When NOT to use — limitations and common misapplications

— (1) It is not a reporting checklist or quality score; you cannot "complete" it the way you tick STROBE or RECORD items — it demands substantive evidence of relevance, reliability, and design validity. (2) It does not lower the evidentiary bar: clean, high-quality data do not make an observational comparison causal; confounding, selection, and time-related biases must still be designed out. (3) Wrong-document error: applying it to a drug/biologic (use the `fda-rwe-framework` family) or applying a drug-oriented RWE guidance to a device. (4) Treating registry participation as automatic fitness-for-use — many device registries lack the linkage, comparator, or outcome ascertainment needed for the question at hand. (5) Assuming RWE substitutes for a trial when the question (novel device, no adequate comparator, high residual-bias risk) genuinely requires a randomized design or a single-arm study with a rigorously justified external control. (6) Checklist-as-theater: asserting "fit-for-purpose" without the phenotype validation, balance diagnostics, and bias analysis that substantiate it.

How it maps to this catalog

— Each requirement is implemented by a concept entry here. `fit-for-purpose-data-assessment-rwe` operationalizes the relevance/reliability core. `diagnosis-phenotype-algorithm-1ip-2op-time-window-rwe` and `claims-analysis` implement device-exposure and outcome operational definitions and their validation (UDI, procedure/CPT/ ICD-10-PCS coding). `time-zero-index-date-alignment-rwe` implements index/time-zero discipline. `active-comparator-new-user` and `high-dimensional-propensity-score-hdps-rwe` implement non-randomized confounding control, while `target-trial-emulation` supplies the overarching design discipline. `estimands-ate-att-intercurrent-events-rwe` implements estimand and intercurrent-event specification. `attrition-and-loss-to-follow-up-rwe` implements attrition and missing-data accounting; `e-value-sensitivity-analysis` and `quantitative-bias-analysis-toolkit-rwe` implement sensitivity and quantitative bias analysis. `single-arm-external-control` and `rare-disease-external-controls-rwe` implement the external/historical control arms that are common in device evaluation; `generalizability-transportability-external-validity-rwe` and `regulatory-readiness-rwe` support transportability and submission readiness.
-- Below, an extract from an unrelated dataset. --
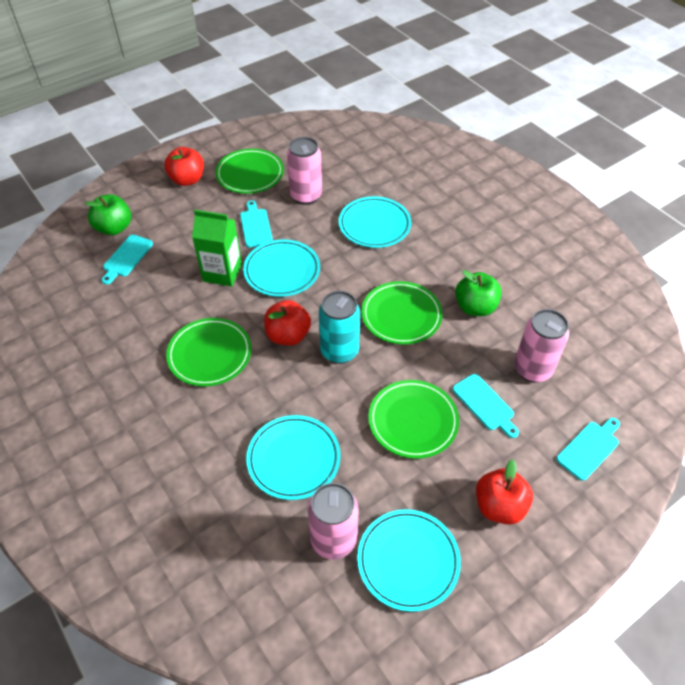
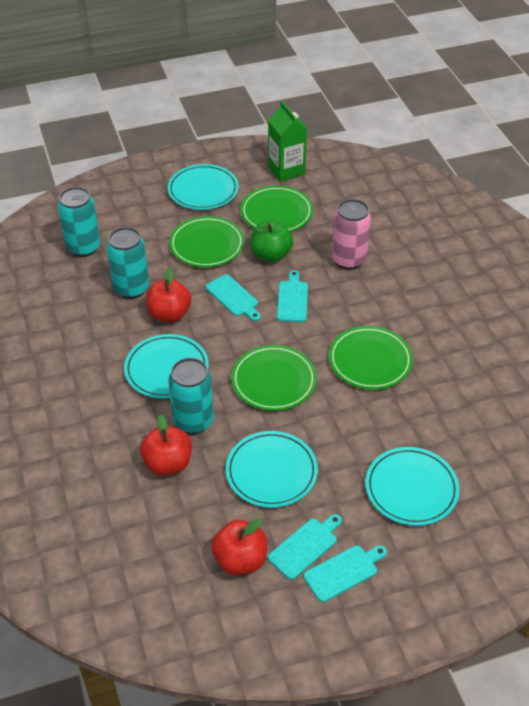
green apple: 2 -> 1
pink can: 3 -> 1
turquoise can: 1 -> 3

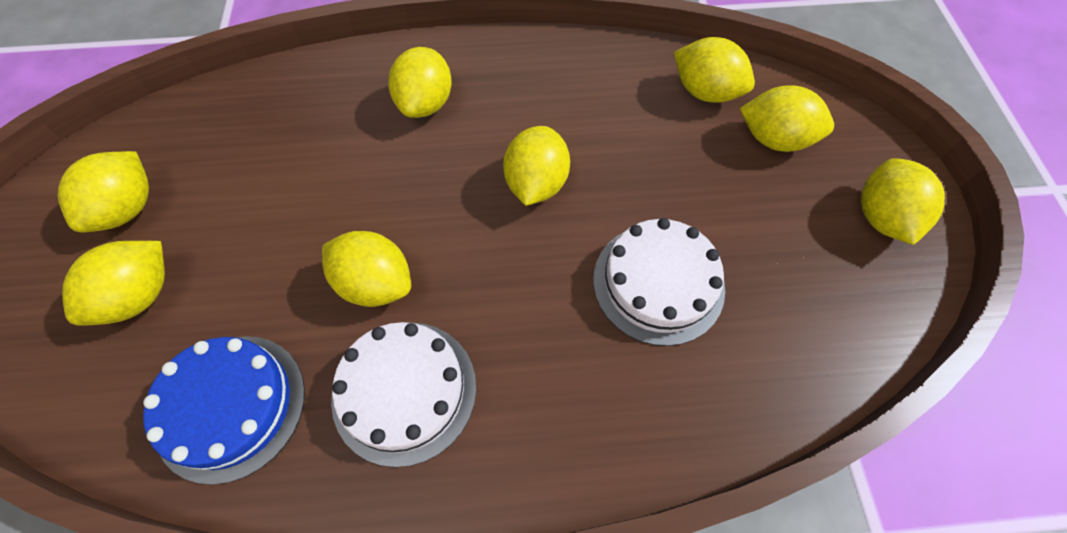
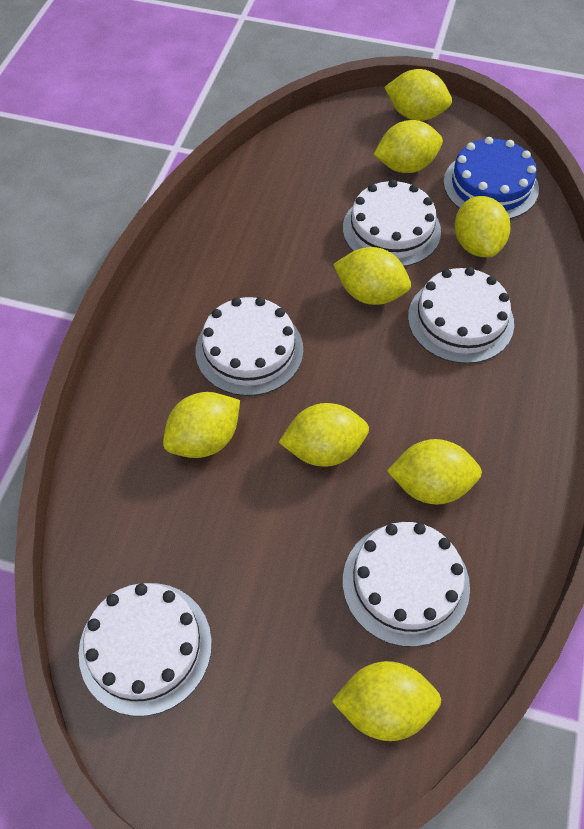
white cake: 2 -> 5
Applied note for registry/claims/EHR device RWE: unlike drugs, device exposure has no NDC — anchor exposure on the UDI, device-specific procedure codes, and curated device registries (e.g., cardiovascular implant registries), reconcile operator/site learning-curve effects and iterative device versions across a product family, and link registry data to claims and a death index to complete follow-up and capture mortality.